Is the data subject to lateral movement? Or, are the positions fixed and
you just have new data sets and are trying to find the best match?
2-D correlation is the same as 1-D correlation but with a double integral -
which you might envision as a raster scan with different degrees of overlap
perpendicular to the raster scan direction - if the coordinate system is
rectangular. No matter what it's still multiply and integrate (i.e.
accumulate) at each value of offset.

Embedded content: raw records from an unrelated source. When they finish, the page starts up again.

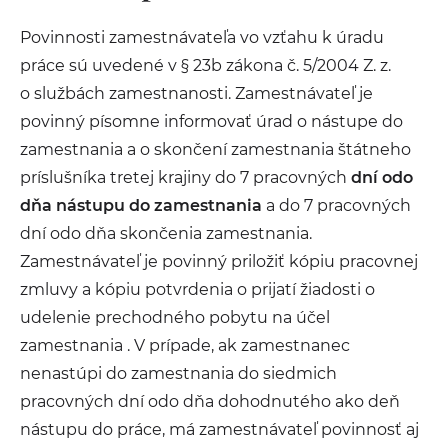
Povinnosti zamestnávateľa vo vzťahu k úradu
práce sú uvedené v § 23b zákona č. 5/2004 Z. z.
o službách zamestnanosti. Zamestnávateľ je
povinný písomne informovať úrad o nástupe do
zamestnania a o skončení zamestnania štátneho
príslušníka tretej krajiny do 7 pracovných
dní odo
dňa nástupu do zamestnania
a do 7 pracovných
dní odo dňa skončenia zamestnania.
Zamestnávateľ je povinný priložiť kópiu pracovnej
zmluvy a kópiu potvrdenia o prijatí žiadosti o
udelenie prechodného pobytu na účel
zamestnania . V prípade, ak zamestnanec
nenastúpi do zamestnania do siedmich
pracovných dní odo dňa dohodnutého ako deň
nástupu do práce, má zamestnávateľ povinnosť aj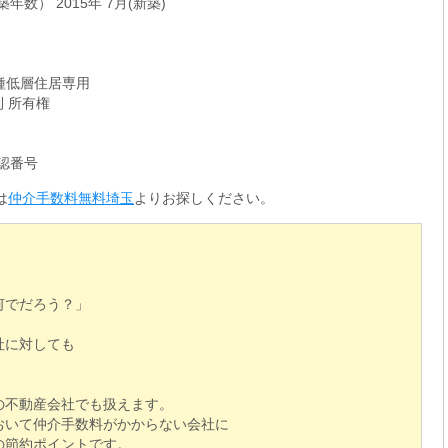
年数） 2015年 7月(新築)
一種低層住居専用
利 所有権
確認番号
は
仲介手数料無料埼玉
よりお探しください。
何でだろう？」
社に対しても
の不動産会社でも扱えます。
おいて仲介手数料がかからない会社に
の節約ポイントです。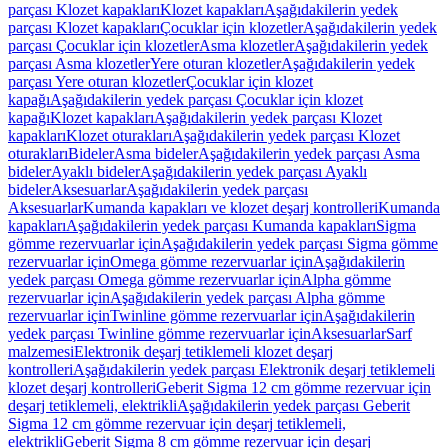
parçası Klozet kapakları
Klozet kapakları
Aşağıdakilerin yedek
parçası Klozet kapakları
Çocuklar için klozetler
Aşağıdakilerin yedek
parçası Çocuklar için klozetler
Asma klozetler
Aşağıdakilerin yedek
parçası Asma klozetler
Yere oturan klozetler
Aşağıdakilerin yedek
parçası Yere oturan klozetler
Çocuklar için klozet
kapağı
Aşağıdakilerin yedek parçası Çocuklar için klozet
kapağı
Klozet kapakları
Aşağıdakilerin yedek parçası Klozet
kapakları
Klozet oturakları
Aşağıdakilerin yedek parçası Klozet
oturakları
Bideler
Asma bideler
Aşağıdakilerin yedek parçası Asma
bideler
Ayaklı bideler
Aşağıdakilerin yedek parçası Ayaklı
bideler
Aksesuarlar
Aşağıdakilerin yedek parçası
Aksesuarlar
Kumanda kapakları ve klozet deşarj kontrolleri
Kumanda
kapakları
Aşağıdakilerin yedek parçası Kumanda kapakları
Sigma
gömme rezervuarlar için
Aşağıdakilerin yedek parçası Sigma gömme
rezervuarlar için
Omega gömme rezervuarlar için
Aşağıdakilerin
yedek parçası Omega gömme rezervuarlar için
Alpha gömme
rezervuarlar için
Aşağıdakilerin yedek parçası Alpha gömme
rezervuarlar için
Twinline gömme rezervuarlar için
Aşağıdakilerin
yedek parçası Twinline gömme rezervuarlar için
Aksesuarlar
Sarf
malzemesi
Elektronik deşarj tetiklemeli klozet deşarj
kontrolleri
Aşağıdakilerin yedek parçası Elektronik deşarj tetiklemeli
klozet deşarj kontrolleri
Geberit Sigma 12 cm gömme rezervuar için
deşarj tetiklemeli, elektrikli
Aşağıdakilerin yedek parçası Geberit
Sigma 12 cm gömme rezervuar için deşarj tetiklemeli,
elektrikli
Geberit Sigma 8 cm gömme rezervuar için deşarj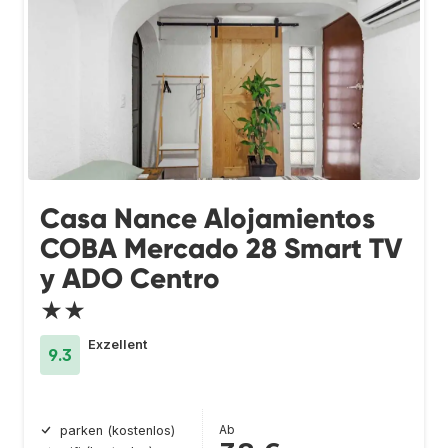
Casa Nance Alojamientos
COBA Mercado 28 Smart TV
y ADO Centro
★★
Exzellent
9.3
Ab
parken (kostenlos)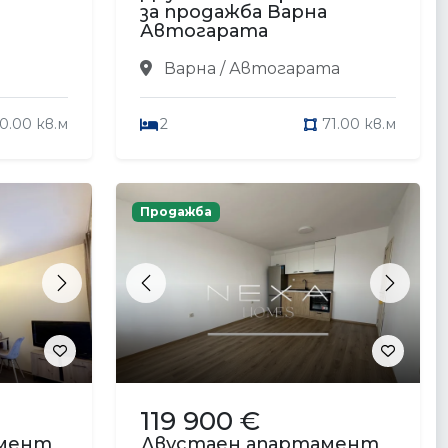
за продажба Варна
Автогарата
Варна / Автогарата
0.00 кв.м
2
71.00 кв.м
Продажба
Next
Previous
Next
119 900 €
амент
Двустаен апартамент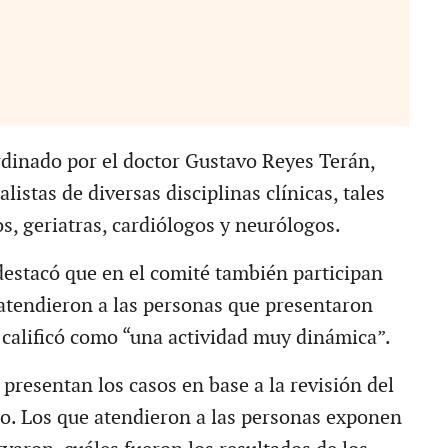
rdinado por el doctor Gustavo Reyes Terán,
alistas de diversas disciplinas clínicas, tales
s, geriatras, cardiólogos y neurólogos.
estacó que en el comité también participan
atendieron a las personas que presentaron
 calificó como “una actividad muy dinámica”.
 presentan los casos en base a la revisión del
co. Los que atendieron a las personas exponen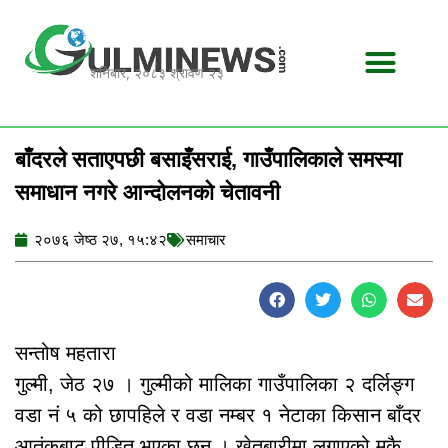
Skip
to
content
शनिबार, २०८३ श्रावण २३
बाँदरले सताएपछी बसाइँसराई, गाउँपालिकाले समस्या
समाधान नगरे आन्दोलनको चेतावनी
२०७६ जेष्ठ २७, १५:४२
समाचार
सन्तोष महतारा
गुल्मी, जेठ २७ । गुल्मीको मालिका गाउँपालिका २ दर्लिङ्ग
वडा नं ५ को छापहिले र वडा नम्बर १ नेटाका किसान बाँदर
आतंकबाट पीडित भएका छन् । खेतबारीमा लगाएको मकै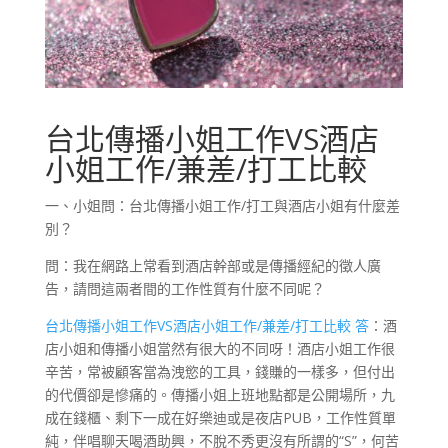
台北傳播小姐工作VS酒店
小姐工作/兼差/打工比較
一、小姐問：台北傳播小姐工作/打工與酒店小姐有什麼差
別？
問：我在網路上常看到酒店幹部或是傳播經紀的徵人廣
告，請問這兩者間的工作性質有什麼不同呢？
台北傳播小姐工作VS酒店小姐工作/兼差/打工比較 答
：酒
店小姐和傳播小姐當然有很大的不同呀！酒店小姐工作很
辛苦，常被顧客當為洩慾的工具，錢賺的一樣多，但付出
的代價卻是慘痛的。傳播小姐上班地點都是公開場所，九
成在錢櫃、剩下一成在好樂迪或是夜店PUB，工作性質單
純，伴唱聊天喝酒助興，不脫不秀更沒有所謂的“S”，何苦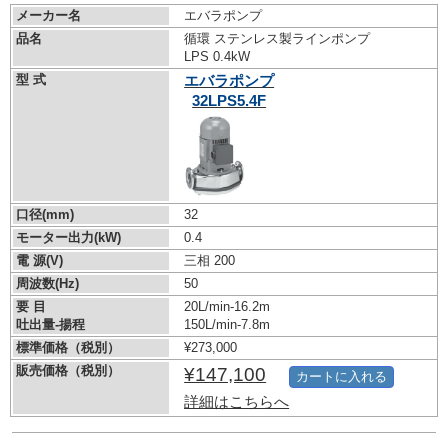
メーカー名
エバラポンプ
品名
循環 ステンレス製ラインポンプ
LPS 0.4kW
型 式
エバラポンプ
32LPS5.4F
口径(mm)
32
モーター出力(kW)
0.4
電 源(V)
三相 200
周波数(Hz)
50
要 目
20L/min-16.2m
吐出量-揚程
150L/min-7.8m
標準価格（税別）
¥273,000
販売価格（税別）
¥147,100
カートに入れる
詳細はこちらへ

So, if there's no lateral motion
involved then there's no need to look at offset registration and you do a
single zero-valued offset multiply and integrate.
As far as missing data is concerned, there would be a couple of issues:
- ignoring those coordinates
- weighting for the loss of inputs to the integration.
Assume that there is a grid for NxN data points and that the number of
missing data points is [I J K L M .... ]
The potential sum of unit samples is N^2. If the real potential sum is
N^2-I, N^2-J, ... etc. then I think you might weight the results by
N^2/[N^2-m] where m is the number of missing points for each integration -
so that a plane of unit samples (with some missing) will always have a
weighted integral of N^2. The same applies if you have to shift the data
and compute multiple points of the correlation function and you might treat
the nonoverlapping areas the same way - as "missing". If you do, then the
edges will be noisy!! So, maybe it's better to let the nonoverlap be zeros.
All this is just logical to me - no special knowledge on my part.